Afternoon hangs: Getting in touch with Mother Nature

Afternoon+hangs%3A+Getting+in+touch+with+Mother+Nature

Many students enjoy hammocking on and off-campus.  CW | Shelby Akin

Sam West

Hammocking—or owning a hammock—has become a staple for all sorts of people, not just people who live active, outdoor lives.

“You get to kind of be in a perspective you’re not always in because you’re out in nature and in air, which is not something we usually experience,” said Elsie Clute, a sophomore majoring in Spanish and New College.

Hammocking is a way to escape the stress of college life, which is why the hobby has such a devoted following among UA students. Clute was originally introduced to the hobby by her boyfriend, but several of her friends also own hammocks.

“I think the first time I was ever actually in one, my boyfriend took me to the Riverwalk,” she said.

Though she occasionally does enjoy hammocking in solitude, most of the time, Clute prefers the social aspect of the hobby. She has a double-nester, a larger hammock that can comfortably fit two people.

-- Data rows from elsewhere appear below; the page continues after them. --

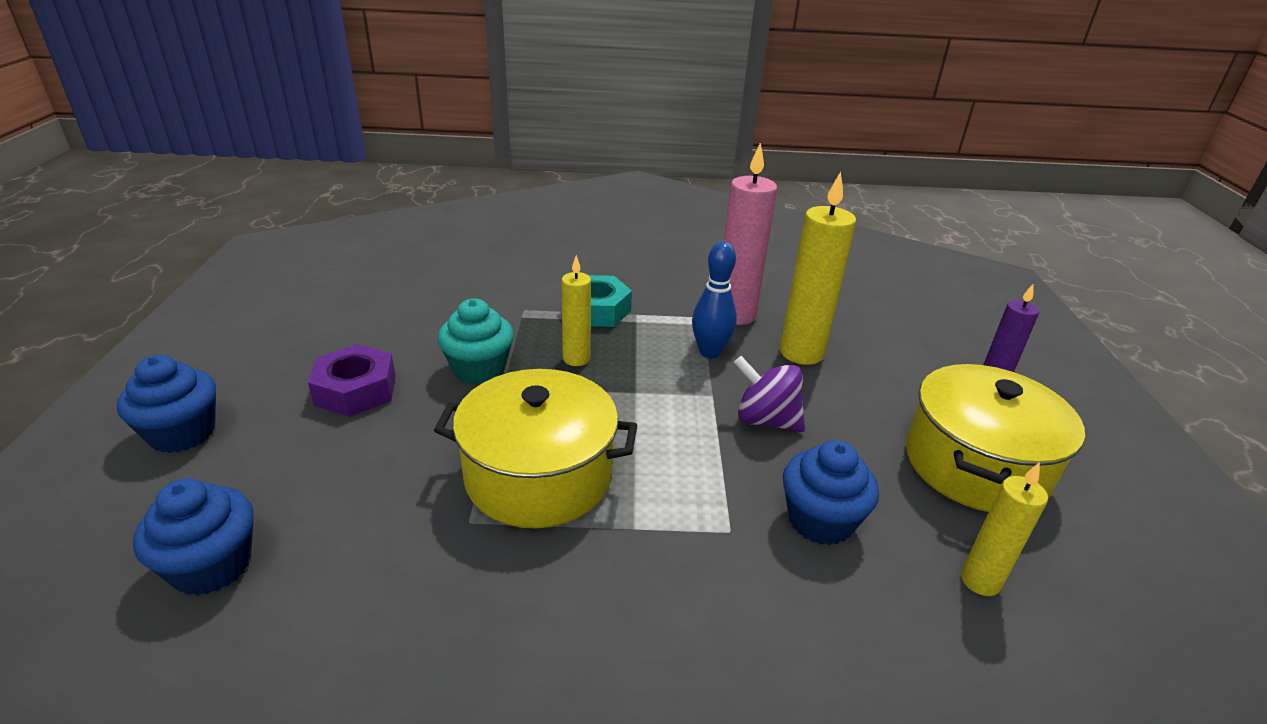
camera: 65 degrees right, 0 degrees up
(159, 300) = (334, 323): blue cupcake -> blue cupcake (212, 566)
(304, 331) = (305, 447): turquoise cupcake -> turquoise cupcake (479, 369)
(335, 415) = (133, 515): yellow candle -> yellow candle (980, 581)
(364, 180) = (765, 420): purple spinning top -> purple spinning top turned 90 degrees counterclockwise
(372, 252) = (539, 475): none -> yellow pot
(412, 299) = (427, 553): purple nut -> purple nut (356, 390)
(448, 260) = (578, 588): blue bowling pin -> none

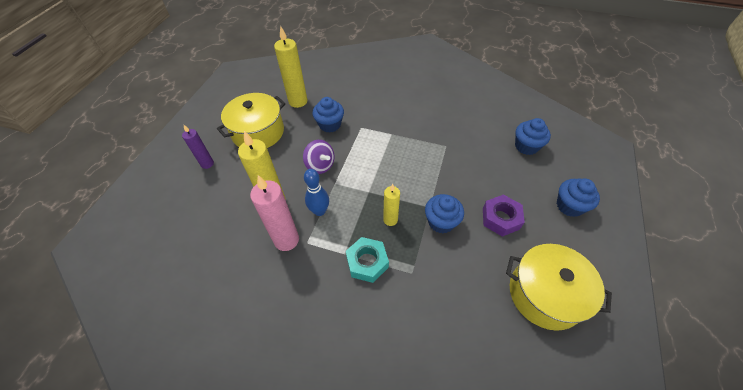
camera: 160 degrees left, 20 degrees up
(479, 369) = (441, 222): turquoise cupcake -> blue cupcake
(539, 475) = (420, 158): yellow pot -> yellow pot (545, 294)
(980, 581) = (298, 101): yellow candle -> yellow candle, size x1.68

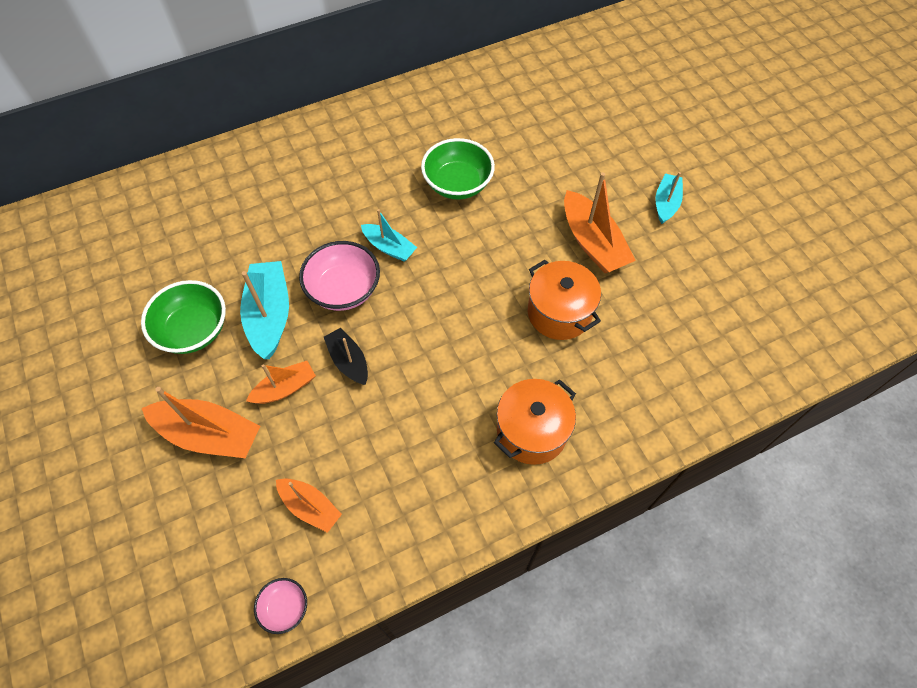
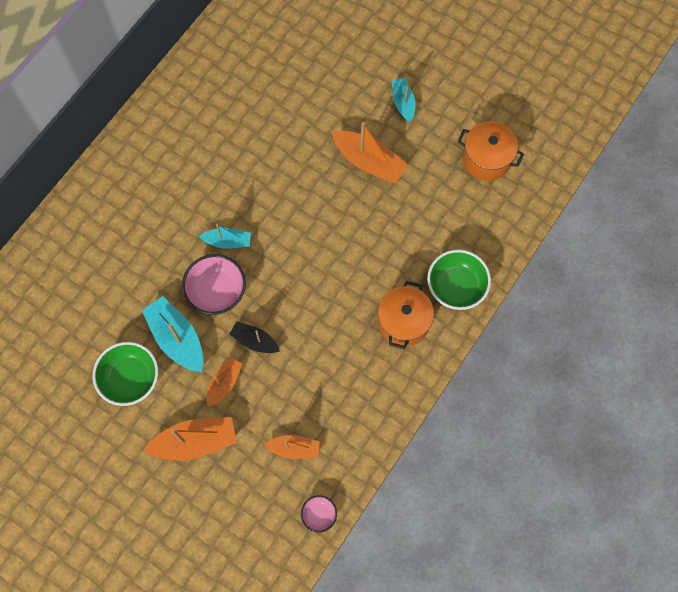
camera: 30 degrees left, 10 degrees up
(457, 184) = (245, 164): green bowl -> green bowl (456, 287)
(559, 313) = (375, 229): orange pot -> orange pot (486, 159)

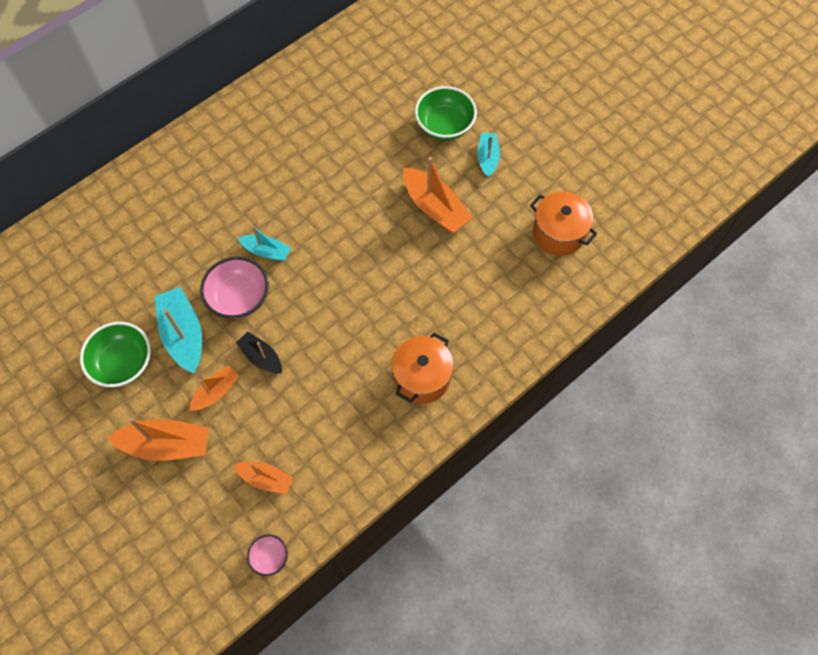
camera: 15 degrees right, 5 degrees down
(456, 287) = (489, 354): green bowl -> green bowl (444, 125)

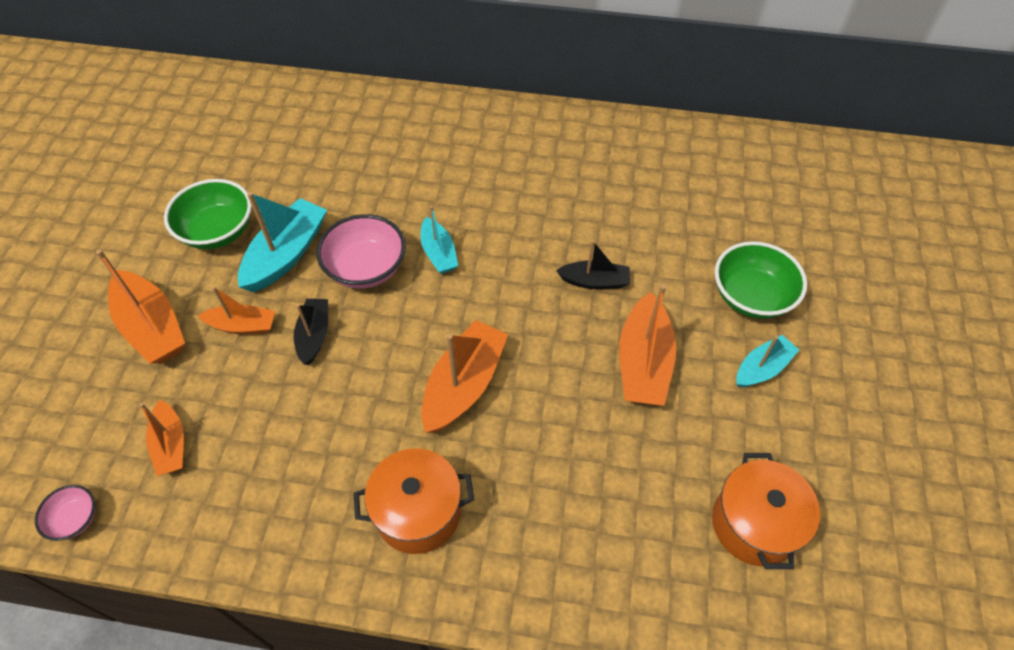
camera: 50 degrees right, 10 degrees down
(364, 189) = (594, 281): none -> black boat
(368, 302) = (464, 385): none -> orange boat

“I like to talk to people that way. It takes everything else out of the picture,” she said. “You’re in the middle of the woods, or at least surrounded by trees, so there’s not any distractions. There’s not a TV or a computer or a cell phone or anything else really, so it takes out all the distractions of life, and you can really just talk to someone and really get to know them.”

Rae Galbreath, a junior majoring in communication studies, started hammocking in high school, when the hobby was popular. Her favorite place to go hike and hammock around Tuscaloosa is Lake Nicol.

“I usually hike all the way toward the end of the trail, where there’s not a lot of people there,” she said. “I usually set up my hammock there, there’s a lot of great views. I also go to the Lake Nicol spillway, where there’s a big waterfall there, or rapids, and I set up my ENO.”

ENO is a lightweight brand of hammock produced by Eagle Nest Outfitters. It’s the favorite among students because it’s easy to carry.

Galbreath’s favorite part of hammocking is that it enhances the 
hiking experience.

“I like to, when I get to my destination, have something I can lay with or somewhere I can relax, because I don’t want to just sit on the ground,” she said. “[The hammock] being super lightweight, I can just pack it in my backpack. It’s not that annoying to carry around, and I like setting it up and actually having time to relax once I get to the destination and not just see it and leave. It’s like setting up camp but not really.”

Though the hammock seems to be mostly an outdoor accessory, that’s not always the case. Clute told me she had a hammock hanging by a window in her living room, where it acted like a piece of indoor furniture.

Wilson Lin, co-founder of Serac Hammocks, a new outdoor company started this year, said the appeal of hammocking and the outdoors might be particularly special to the Millennial generation.

“As we become more digitally dependent on our devices, the outdoors provides almost a meditative place of solitude and wonder,” Wilson said. “It lets people live in the moment. You no longer have the constant urge to check your phone for notifications and texts. You’re just taking one step at a time and enjoying the world around you.”